MATERIAL SHOWN: Begin
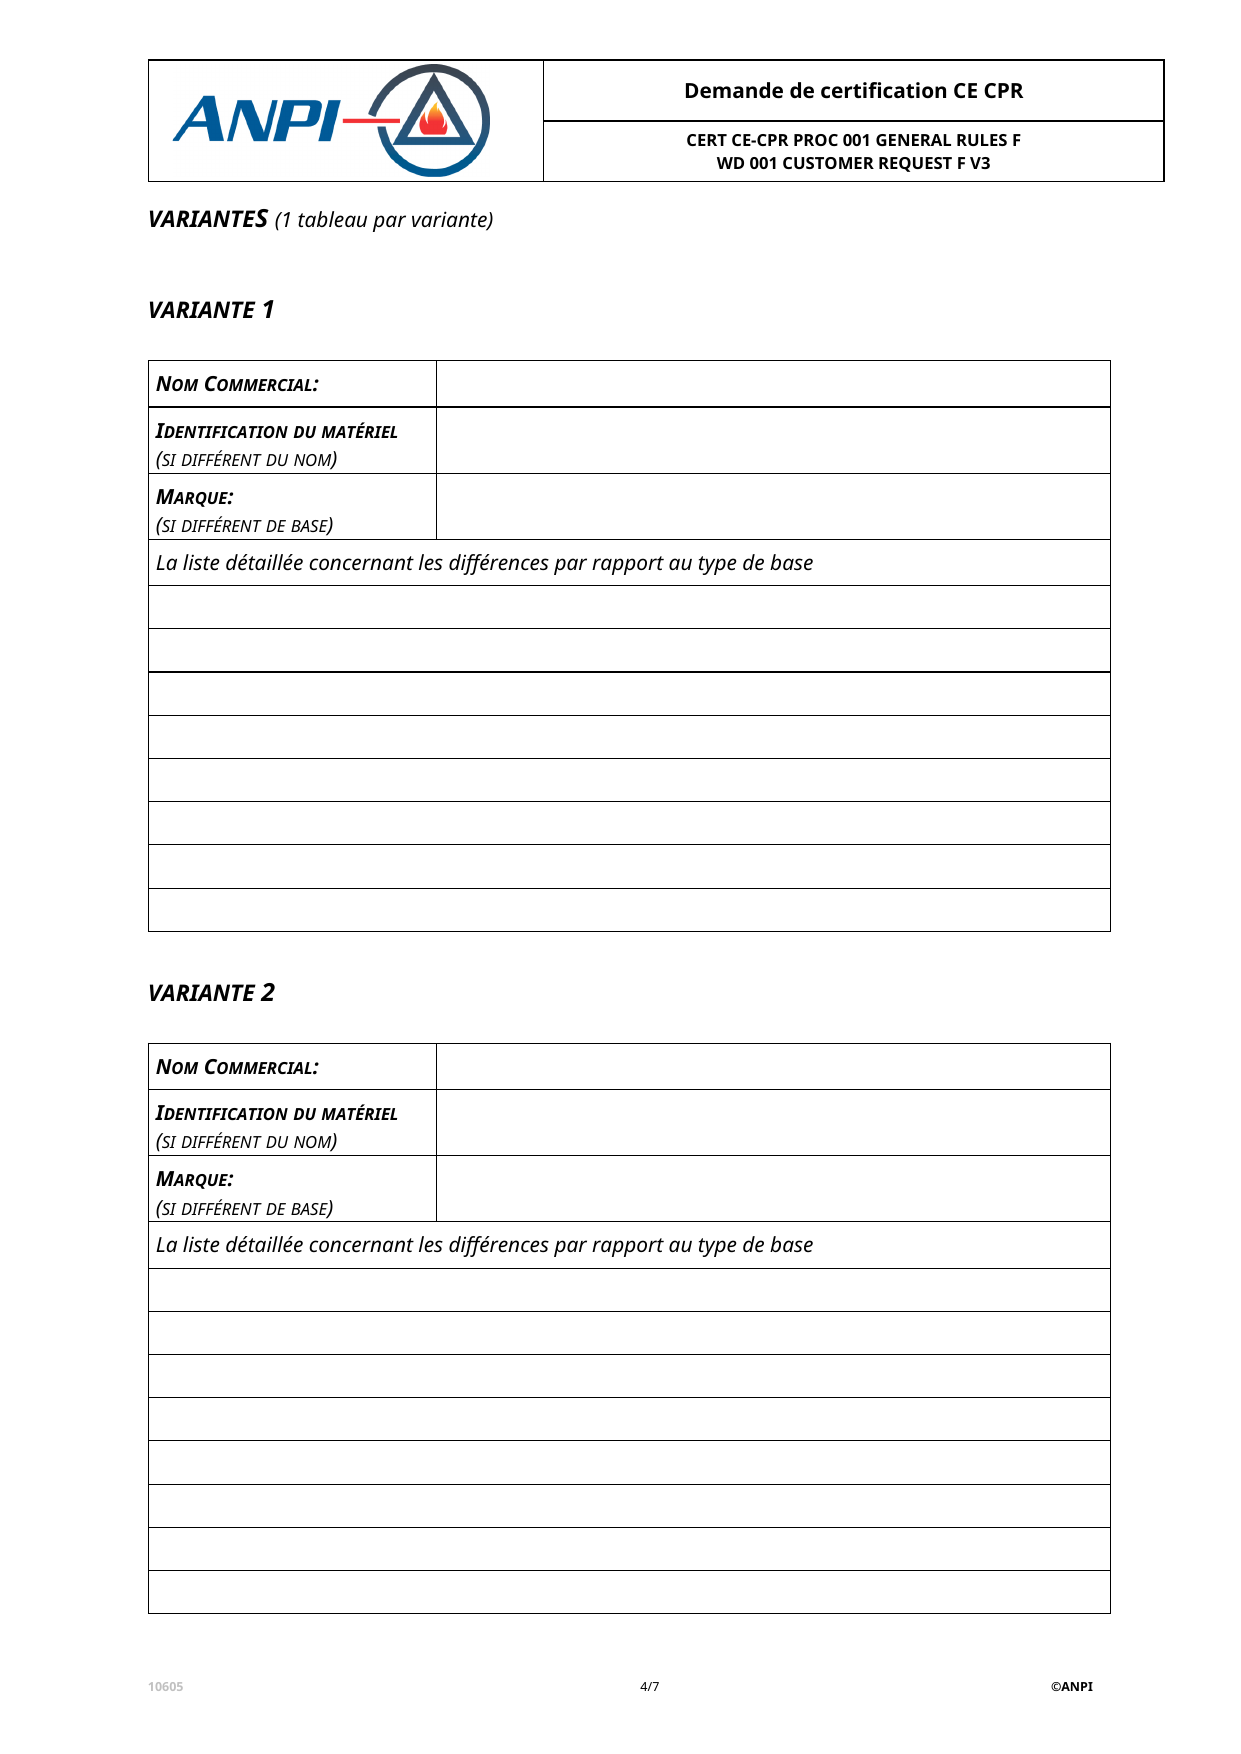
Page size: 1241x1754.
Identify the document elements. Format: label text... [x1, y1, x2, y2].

table_cell La liste détaillée concernant les différences par rapport au type de base [149, 540, 1110, 585]
table_cell Identification du matériel (si différent du nom) [149, 1090, 436, 1155]
table_cell [149, 1571, 1110, 1613]
table_cell [149, 1355, 1110, 1397]
table_cell [149, 802, 1110, 844]
table_cell [149, 845, 1110, 888]
table_cell [149, 1528, 1110, 1570]
table_cell [437, 1156, 1110, 1221]
table_cell [149, 1485, 1110, 1527]
table_header [437, 361, 1110, 406]
table_cell Marque: (si différent de base) [149, 1156, 436, 1221]
table_cell Identification du matériel (si différent du nom) [149, 408, 436, 473]
table_cell [149, 586, 1110, 628]
table_cell [149, 1312, 1110, 1354]
text VARIANTE 2 [148, 974, 1210, 1008]
table_cell La liste détaillée concernant les différences par rapport au type de base [149, 1222, 1110, 1267]
table_cell [149, 629, 1110, 671]
text VARIANTE 1 [148, 292, 1210, 326]
picture [172, 64, 490, 177]
table_cell [149, 889, 1110, 931]
table_cell [149, 1398, 1110, 1440]
table_cell [437, 408, 1110, 473]
table_cell [149, 759, 1110, 801]
table_cell [437, 1090, 1110, 1155]
table_cell Marque: (si différent de base) [149, 474, 436, 539]
table_header Nom Commercial: [149, 361, 436, 406]
table_cell [437, 474, 1110, 539]
table_cell [149, 1441, 1110, 1483]
table_cell [149, 1269, 1110, 1311]
table_cell [149, 673, 1110, 715]
table_header [437, 1044, 1110, 1089]
text VARIANTES (1 tableau par variante) [148, 201, 1210, 235]
table_header Nom Commercial: [149, 1044, 436, 1089]
table_cell [149, 716, 1110, 758]
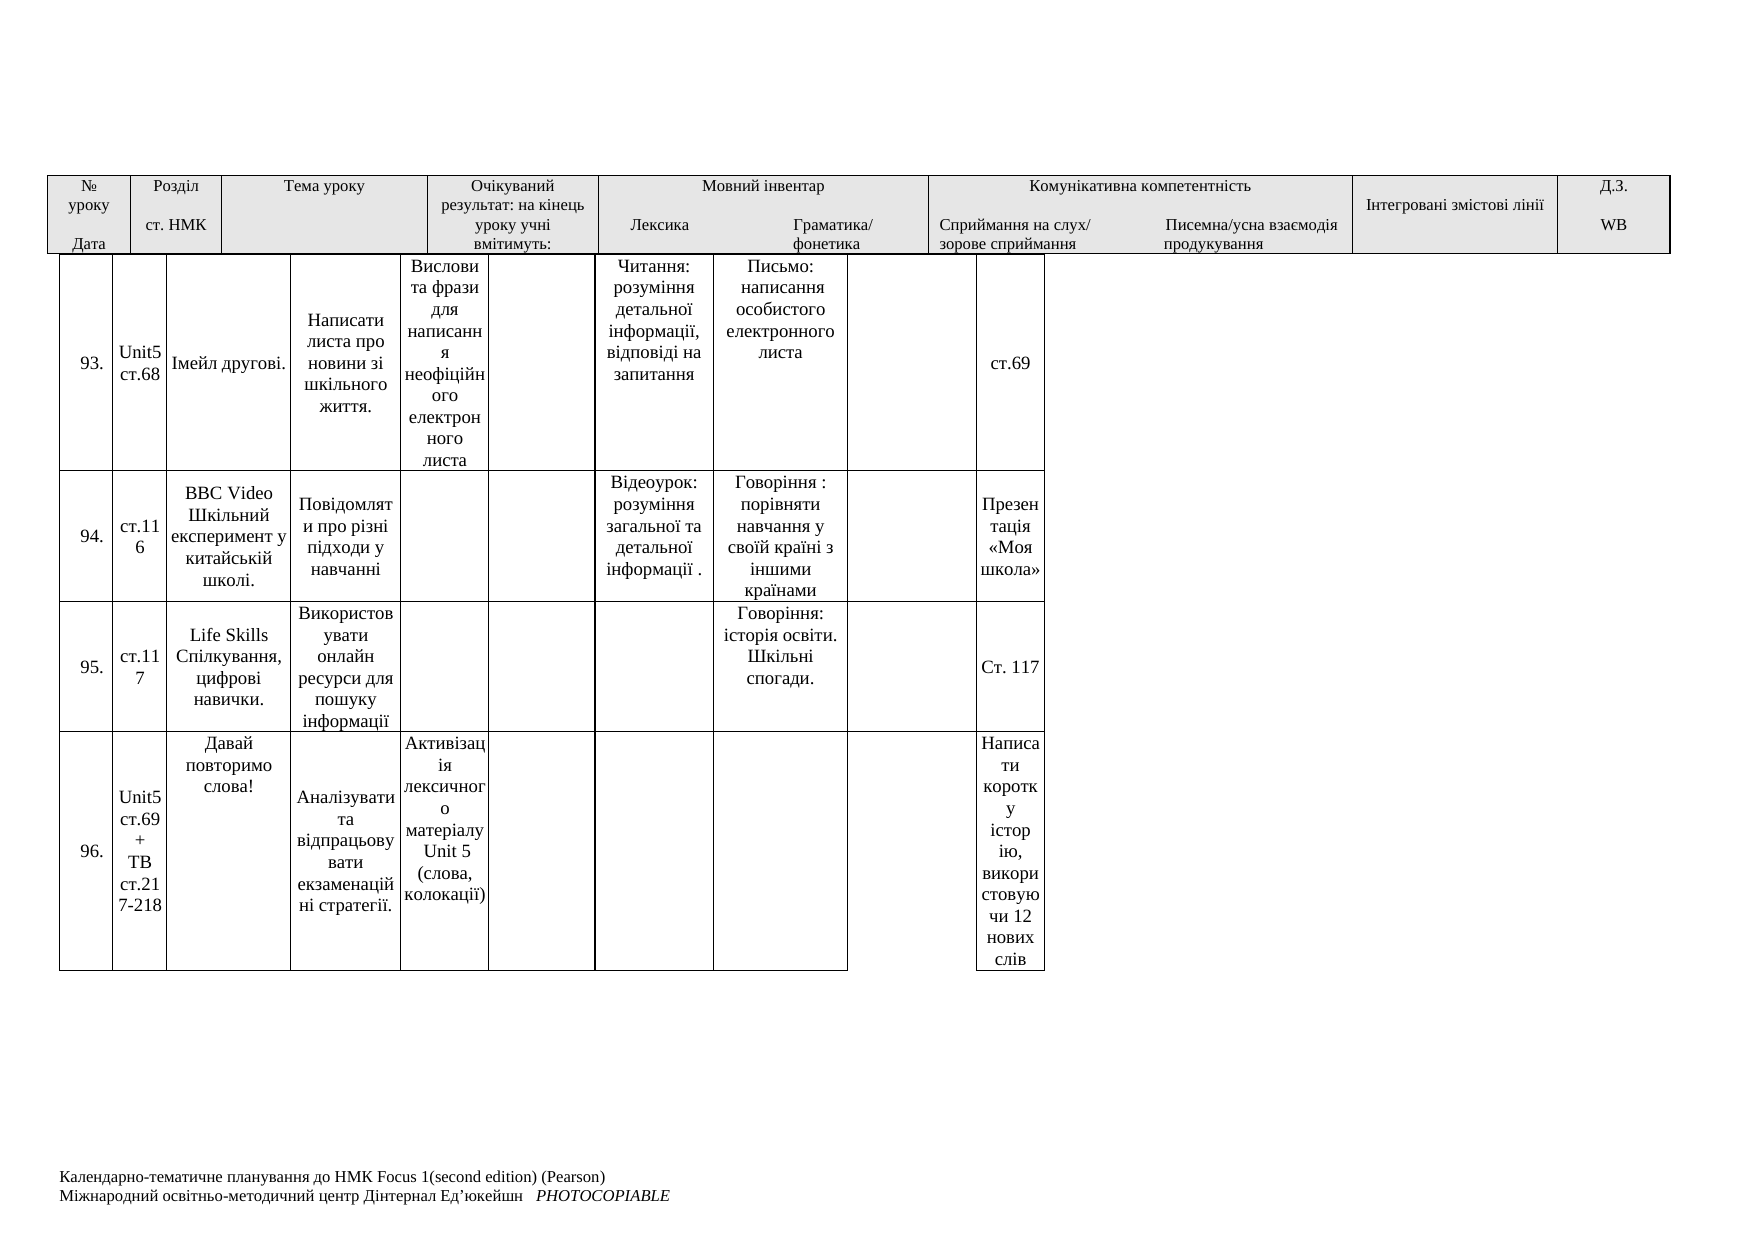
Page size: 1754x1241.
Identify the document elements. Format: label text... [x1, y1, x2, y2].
MATERIAL SHOWN: End
## EXERCISE REQUIREMENTS
Using the entries, return every line where the word "base" can be found.

## ANSWER TO THIS PROBLEM
table_cell La liste détaillée concernant les différences par rapport au type de base [149, 540, 1110, 585]
table_cell Marque: (si différent de base) [149, 1156, 436, 1221]
table_cell La liste détaillée concernant les différences par rapport au type de base [149, 1222, 1110, 1267]
table_cell Marque: (si différent de base) [149, 474, 436, 539]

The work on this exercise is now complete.